### AIM OF THE EXERCISE
While reading through the material below, copy each line that holds the word "usage".
--- DATA IN THIS EXERCISE ---
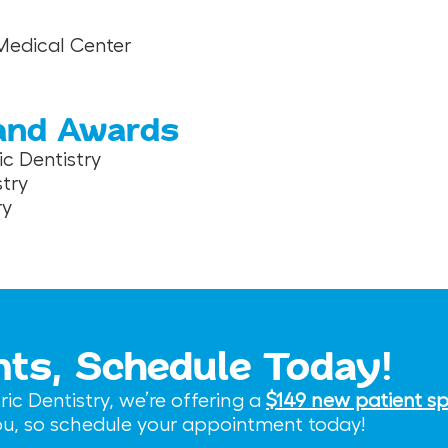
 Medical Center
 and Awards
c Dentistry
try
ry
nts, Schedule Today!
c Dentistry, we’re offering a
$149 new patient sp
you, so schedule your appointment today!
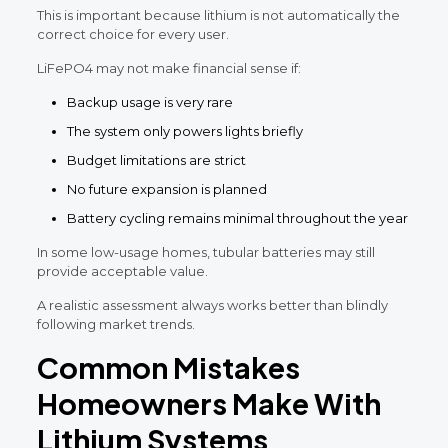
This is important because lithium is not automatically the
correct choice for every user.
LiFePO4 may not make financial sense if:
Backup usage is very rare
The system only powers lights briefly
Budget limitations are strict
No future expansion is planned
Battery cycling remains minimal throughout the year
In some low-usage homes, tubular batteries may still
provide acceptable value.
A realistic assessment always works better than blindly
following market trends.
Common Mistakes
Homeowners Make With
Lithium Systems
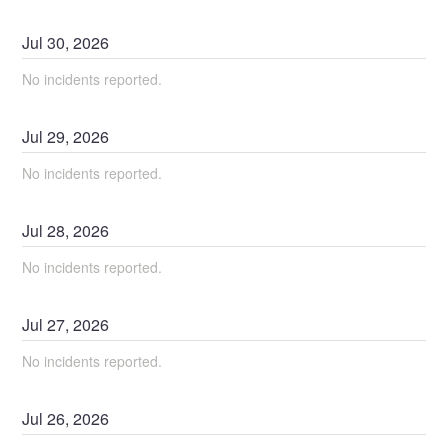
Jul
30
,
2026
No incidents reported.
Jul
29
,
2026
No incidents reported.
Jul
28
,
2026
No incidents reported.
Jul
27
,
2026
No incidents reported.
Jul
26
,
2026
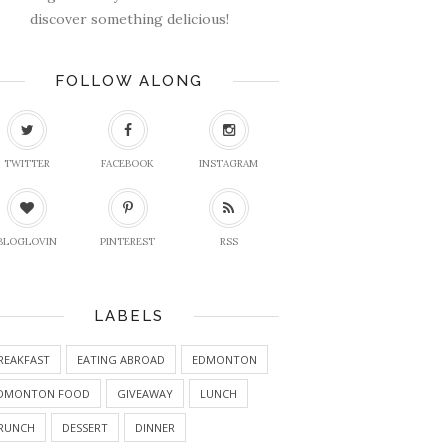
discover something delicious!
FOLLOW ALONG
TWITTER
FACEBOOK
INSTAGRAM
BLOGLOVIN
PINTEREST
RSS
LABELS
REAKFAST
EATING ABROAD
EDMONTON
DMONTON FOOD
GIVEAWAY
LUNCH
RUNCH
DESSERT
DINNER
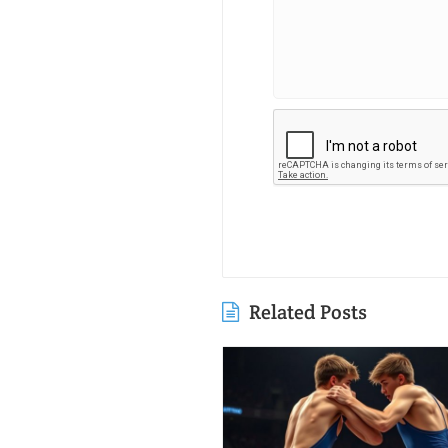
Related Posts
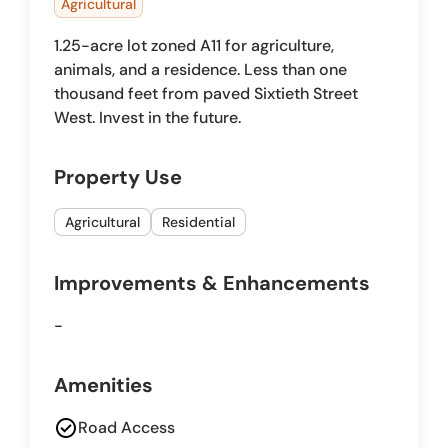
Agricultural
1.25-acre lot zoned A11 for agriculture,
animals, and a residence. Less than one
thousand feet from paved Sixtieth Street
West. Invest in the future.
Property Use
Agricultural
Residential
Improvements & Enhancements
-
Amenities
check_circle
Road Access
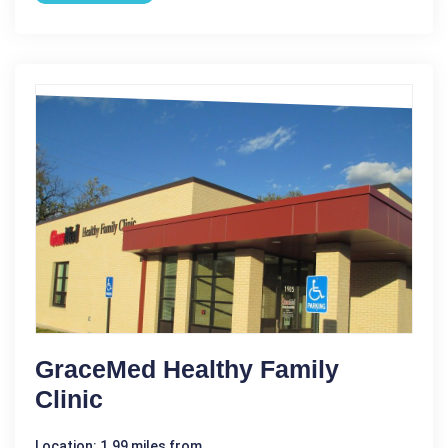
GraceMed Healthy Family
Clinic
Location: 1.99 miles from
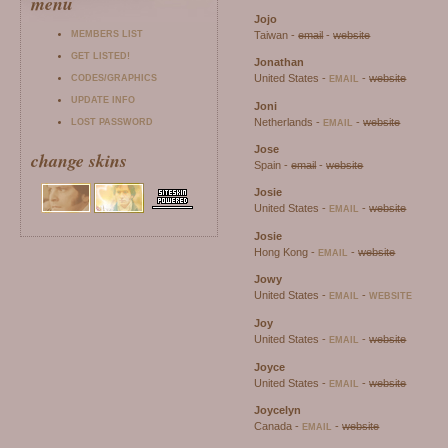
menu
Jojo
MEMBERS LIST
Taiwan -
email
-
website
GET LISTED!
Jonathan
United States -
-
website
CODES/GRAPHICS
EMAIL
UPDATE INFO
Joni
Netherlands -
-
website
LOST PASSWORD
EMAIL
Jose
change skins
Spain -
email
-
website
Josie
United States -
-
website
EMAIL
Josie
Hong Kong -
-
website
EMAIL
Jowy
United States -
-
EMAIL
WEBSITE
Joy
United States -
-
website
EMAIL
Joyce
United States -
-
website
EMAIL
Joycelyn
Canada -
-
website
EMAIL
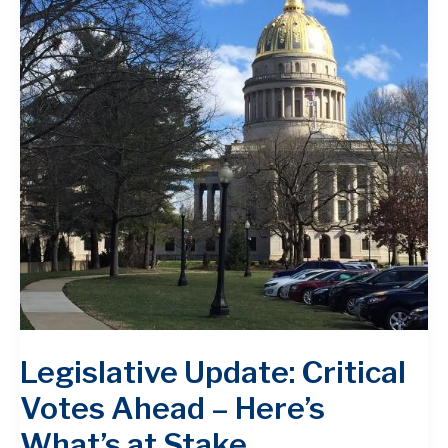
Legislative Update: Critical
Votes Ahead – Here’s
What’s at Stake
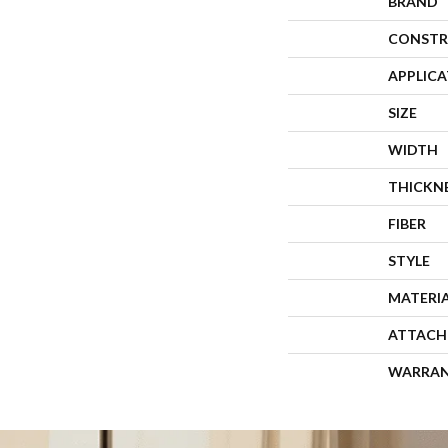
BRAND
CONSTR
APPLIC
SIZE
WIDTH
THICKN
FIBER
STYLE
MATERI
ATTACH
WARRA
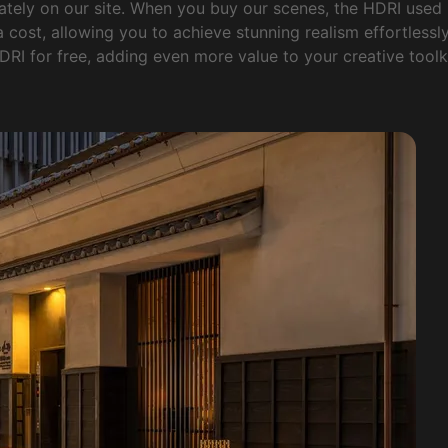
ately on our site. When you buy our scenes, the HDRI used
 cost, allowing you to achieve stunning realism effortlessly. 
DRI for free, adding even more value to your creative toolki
---
### ANSWER BELOW
Backup usage is very rare
In some low-usage homes, tubular batteries may still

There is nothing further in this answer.